Request:
Copy the records word for word, starting with the line that contains "Why Some Ukrainians Are" and continuing through the end of the records. Leave the pictures out of your copy.
== Segment start ==
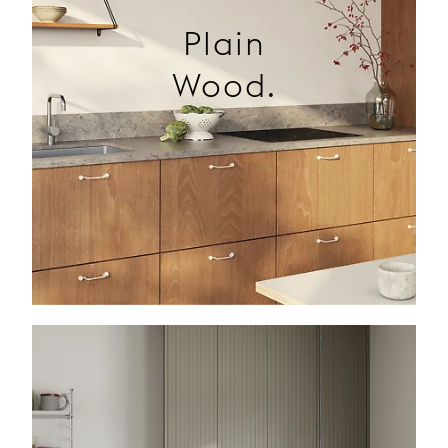
Plain
Wood.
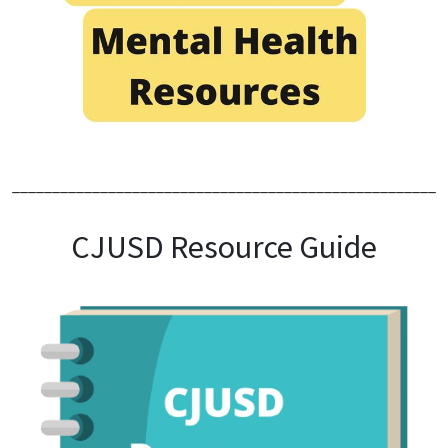
______________________________________________________
CJUSD Resource Guide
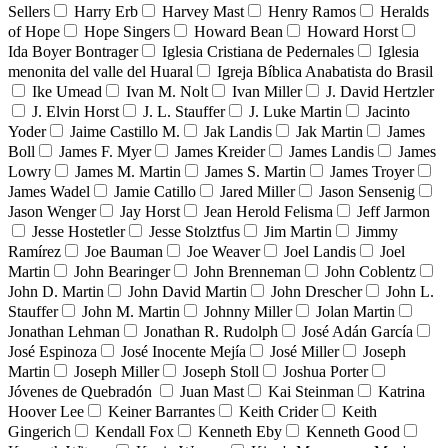
Sellers
Harry Erb
Harvey Mast
Henry Ramos
Heralds
of Hope
Hope Singers
Howard Bean
Howard Horst
Ida Boyer Bontrager
Iglesia Cristiana de Pedernales
Iglesia
menonita del valle del Huaral
Igreja Bíblica Anabatista do Brasil
Ike Umead
Ivan M. Nolt
Ivan Miller
J. David Hertzler
J. Elvin Horst
J. L. Stauffer
J. Luke Martin
Jacinto
Yoder
Jaime Castillo M.
Jak Landis
Jak Martin
James
Boll
James F. Myer
James Kreider
James Landis
James
Lowry
James M. Martin
James S. Martin
James Troyer
James Wadel
Jamie Catillo
Jared Miller
Jason Sensenig
Jason Wenger
Jay Horst
Jean Herold Felisma
Jeff Jarmon
Jesse Hostetler
Jesse Stolztfus
Jim Martin
Jimmy
Ramírez
Joe Bauman
Joe Weaver
Joel Landis
Joel
Martin
John Bearinger
John Brenneman
John Coblentz
John D. Martin
John David Martin
John Drescher
John L.
Stauffer
John M. Martin
Johnny Miller
Jolan Martin
Jonathan Lehman
Jonathan R. Rudolph
José Adán García
José Espinoza
José Inocente Mejía
José Miller
Joseph
Martin
Joseph Miller
Joseph Stoll
Joshua Porter
Jóvenes de Quebradón
Juan Mast
Kai Steinman
Katrina
Hoover Lee
Keiner Barrantes
Keith Crider
Keith
Gingerich
Kendall Fox
Kenneth Eby
Kenneth Good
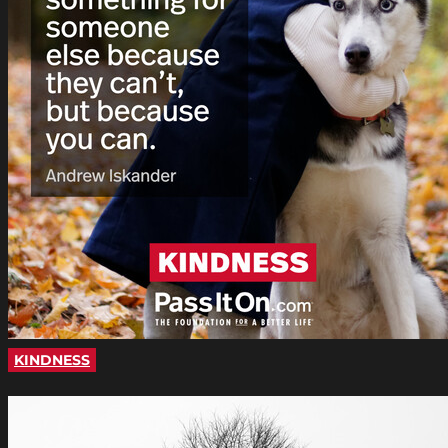
KINDNESS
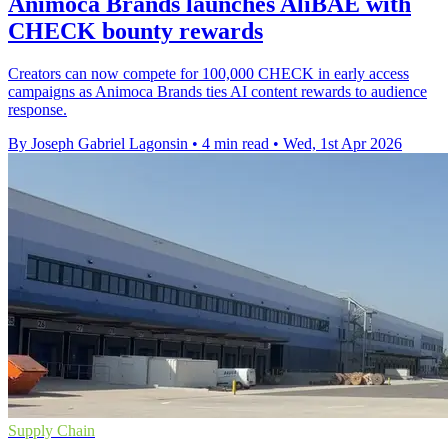
Animoca Brands launches AliBAE with
CHECK bounty rewards
Creators can now compete for 100,000 CHECK in early access
campaigns as Animoca Brands ties AI content rewards to audience
response.
By Joseph Gabriel Lagonsin
•
4 min read
•
Wed, 1st Apr 2026
Supply Chain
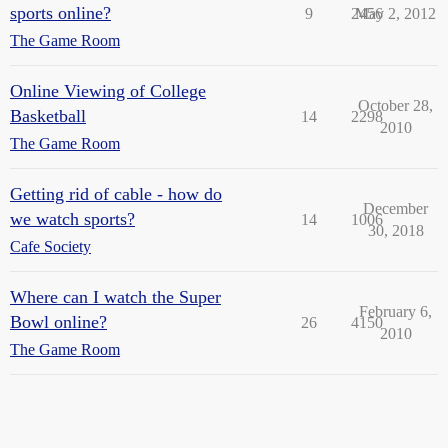
sports online?
9
2456
May 2, 2012
The Game Room
Online Viewing of College
October 28,
Basketball
14
2298
2010
The Game Room
Getting rid of cable - how do
December
we watch sports?
14
1006
30, 2018
Cafe Society
Where can I watch the Super
February 6,
Bowl online?
26
4150
2010
The Game Room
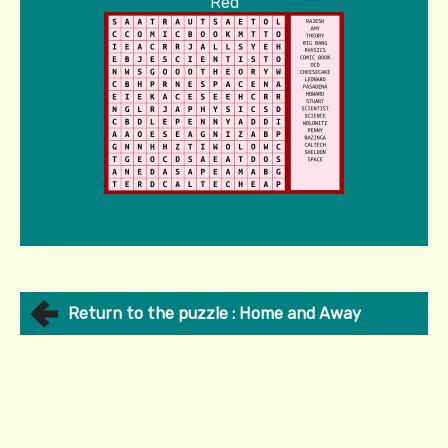
Red
Return to the puzzle : Home and Away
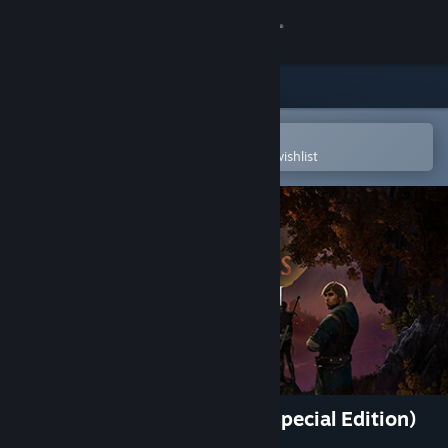
Sign in
Store
Community
Open in the Steam Mobile App
To easily purchase or add to your wishlist
About
Support
Change language
Get the Steam Mobile App
View desktop website
Enderal: Forgotten Stories (Special Edition)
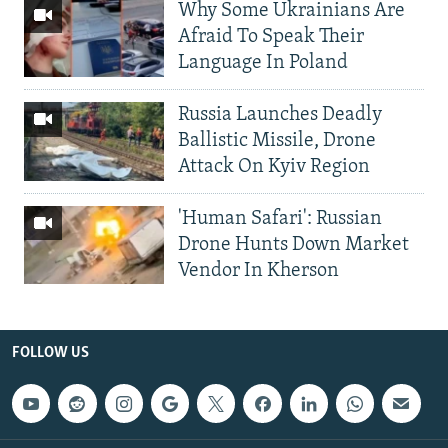
Why Some Ukrainians Are
Afraid To Speak Their
Language In Poland
Russia Launches Deadly
Ballistic Missile, Drone
Attack On Kyiv Region
'Human Safari': Russian
Drone Hunts Down Market
Vendor In Kherson
FOLLOW US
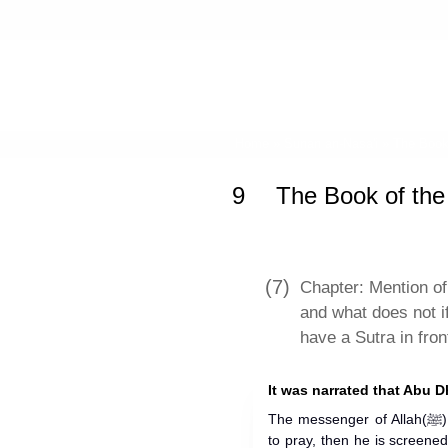
Home
»
Sunan an-Nasa'i
»
The Book 
9
The Book of the
(7)
Chapter: Mention of
and what does not i
have a Sutra in fron
It was narrated that Abu D
The messenger of Allah(ﷺ) said: "When anyone of you stands
to pray, then he is screened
== Segment end ==
Task solution:
Why Some Ukrainians Are
Afraid To Speak Their
Language In Poland
Russia Launches Deadly
Ballistic Missile, Drone
Attack On Kyiv Region
'Human Safari': Russian
Drone Hunts Down Market
Vendor In Kherson
FOLLOW US
Home
»
Sunan an-Nasa'i
»
The Book 
9
The Book of the
(7)
Chapter: Mention of
and what does not i
have a Sutra in fron
It was narrated that Abu D
The messenger of Allah(ﷺ) said: "When anyone of you stands
to pray, then he is screened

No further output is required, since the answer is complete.